Find a column with key. Returns the Column with key or undefined if no column with key exists.


function hasColumn(key: string): boolean

Check if a column with key exists. Returns true is a column with key exists, false otherwise.


function transformColumn(
key: string,
func: (row: Record<string, string>) => string | null,
)

Allows updating the values in column key. func will be called for each row. If it returns a value the cell will be updated with this value. This function will raise an error if column with key does not exists.

Example

Upper-case the full_name column:

transformColumn("full_name", (row) => row["full_name"].toUpperCase())

function transformColumns(
func: (row: Record<string, string>) => Record<string, string | null>
)

Allows updating multiple columns. func is called for each row and the result is used to update the cells. This function will raise an error if a column for any of the provided keys does not exists.

Example

Upper-case the first_name and last_name columns:

transformColumns((row) => {
    return {
        "first_name": row["first_name"].toUpperCase(),
        "last_name": row["last_name"].toUpperCase(),
    }
})



Package: "oneschema/validation"


Severity

An enum representing the severity of an error

Values

  • ERROR
  • WARNING

CreateErrorOptions

Fields

  • title: string
    The title for the error.
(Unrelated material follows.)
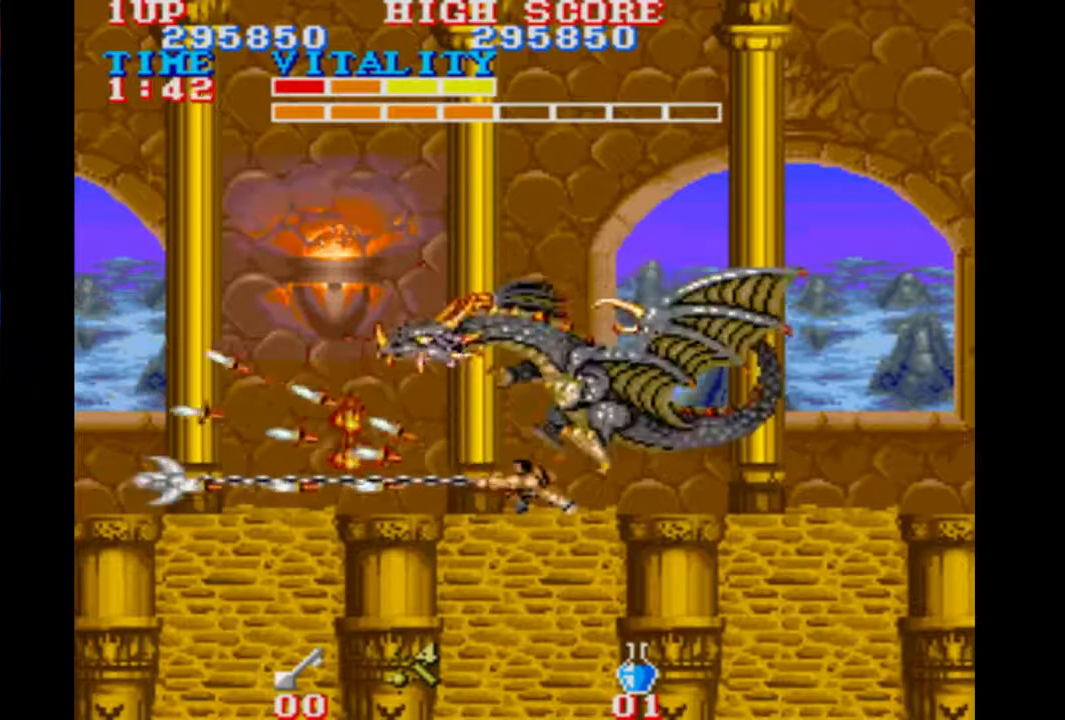
{"buttons": [], "left_stick": "down", "events": []}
This is displayed as the title on the error popover.
  • message: string
    A message indicating why the value is invalid. This message is displayed as the contents of the error popover.
  • severity?: Severity
    If this isn't specified, the severity is Severity.ERROR.
  • suggestion?: string | string[]
    If specified, one or more valid values to suggest as replacements for the invalid value.

Row

A row in the spreadsheet

Methods

  • createError(column: string, options: CreateErrorOptions)

    Create an error on the specified column with the given options. The options must include a title and a message.